Popular organizations echoed this call for legal action to be taken against those implicated in the 2015 electoral fraud. In a joint note, MODEP (Mouvement démocratique populaire), Cercle Gramsci, GREPS (Reflection Group on Social Problems), UNNOH (Alumni Association of the Ecole Normale) and MOLEGHAF (The Liberty and Equality Movement of Haitians for Fraternity) deplored the fact that the Verification Commission makes no recommendation as to the legal pursuits of those involved in electoral fraud. The popular organizations argued that it is necessary to redo all of the elections, and not just the presidential race, “in order to prevent bandits, criminals and drug dealers” from storming the Parliament. The groups also criticized the role of the Core Group in the process, seen by them, as “a financial, electoral and ethical crime.”

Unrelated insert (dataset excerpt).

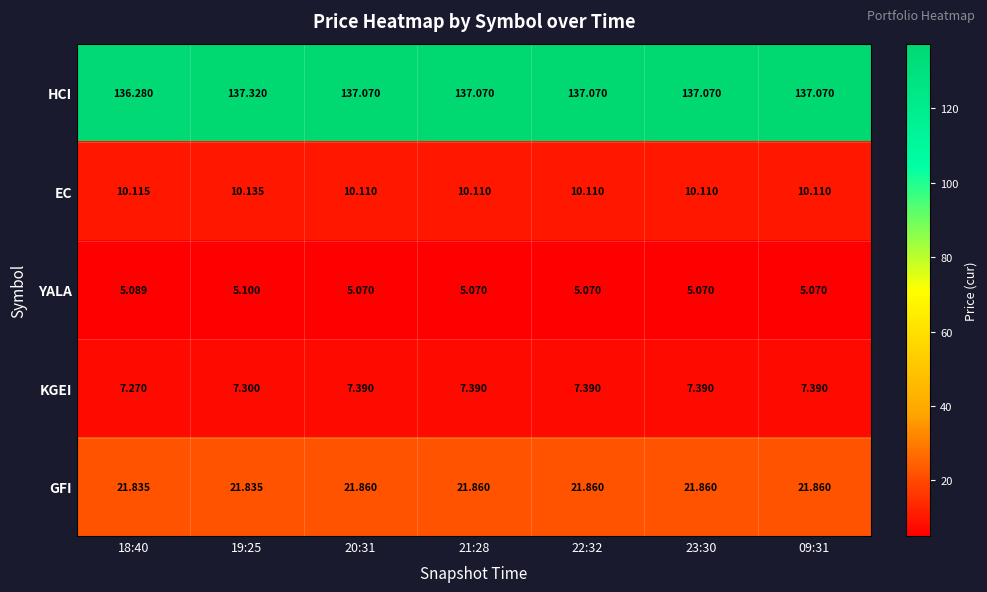

Which series has the largest range (max minus min)?

HCI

The Private Sector Economic Forum, a grouping of powerful Haitian businessmen, welcomed the report and hailed the “courage” and “patriotic sense” of five commission members, in a note issued on Wednesday.
In the light of these findings, nine former members of the CEP (Provisional Electoral Council), led at the time by Pierre Louis Opont, and Mosler Georges, the former Executive Director of the institution, were prohibited from leaving the country. Similarly, the two former Prime Ministers, Laurent Salvador Lamothe and Evans Paul, as well as eleven ministers in Martelly’s administration were equally included in the ban to leave the country. Those included on the ban were implicated in the mismanagement of Petro-Caribe funds as well as electoral fraud in the August 9 and October 25 elections.
Lamothe strongly opposed the interdiction, denouncing it as an “illegal, abusive and arbitrary decision” since it is only the Higher Court of Justice and not a tribunal of the common law that can impose such restrictions on former state officials. Alongside other members of Evans Paul’s administration, they issued a note of protest, against what they argued was an anti-Constitutional ruling made without sufficient justification. Following these protests and less than 48 hours after the original decision, on Wednesday evening, the Porte-au-Prince Prosecutor’s Office lifted the ban issued that forbid the former CEP counsellors and PHTK politicians to leave the country.